Syawaluddin, S.Pd.I (kiri) selaku petugas survey sedang melakukan wawancara dengan warga Po Diamat (pengidap penyakit kusta)

Bagi sebagian warga Kota Banda Aceh Kalimat Po Diamat tidaklah asing, sebuah dusun yang terletak di pesisir ujung Krueng Cut gampong Alue Naga, Kec, Syiah Kuala Kota Banda Aceh. Dulunya dusun ini merupakan tempat pengasingan penduduk yang memiliki riwayat penyakit Kusta atau Lepra.

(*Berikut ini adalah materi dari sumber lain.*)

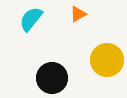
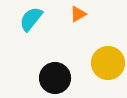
yellow circle: moved 1 px right, 3 px down
black circle: moved 3 px right
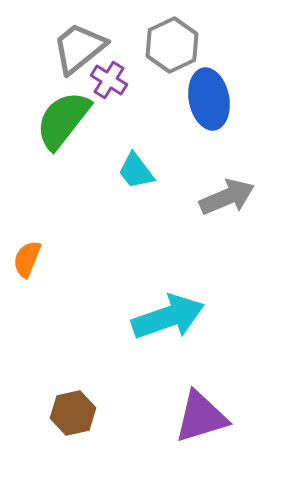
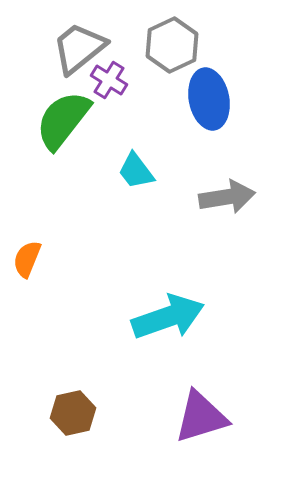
gray arrow: rotated 14 degrees clockwise
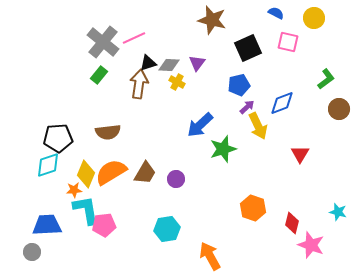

Mengingat daerah tersebut jauh dari perkotaan semenjak tahun 1960 wilayah Po Diamat ditempati oleh pengidap Lepra yang berasal dari berbagai daerah di Aceh.

Menurut Marwan salah seorang penduduk yang memiliki riwayat penyangkit lepra, sebelum Bencana Tsunami 2004 silam banyak masyarakat yang memiliki penyakit lepra disini, sekarang hanya tinggal beberapa orang saja. “Sekarang kami hanya tinggal lima orang lagi disini, alhamdulillah kondisi kami sudah sembuh semua” tambah Marwan.

‘Umumnya masyarakat disini bekerja sebagai nelayan dan pencari tiram, sebagian besar dari mareka sudah berusia lanjut sehingga pantas untuk dibantu’’ ugkap Syawaluddin, Profesional Zakat yang juga Koordinator Baitul Mal untuk Kec, Syiah Kuala saat mengunjungi dusun Po Diamat Selasa, 17 April 2018.

Secara khusus Baitul Mal Kota Banda Aceh setiap tahunnya membatu masyarakat yang memiliki riwayat penyakit tersebut. Melalui senif Fakir Uzur disantuni per tiga bulan guna membantu ekonomi mareka yang hidup dibawah garis kemiskinan.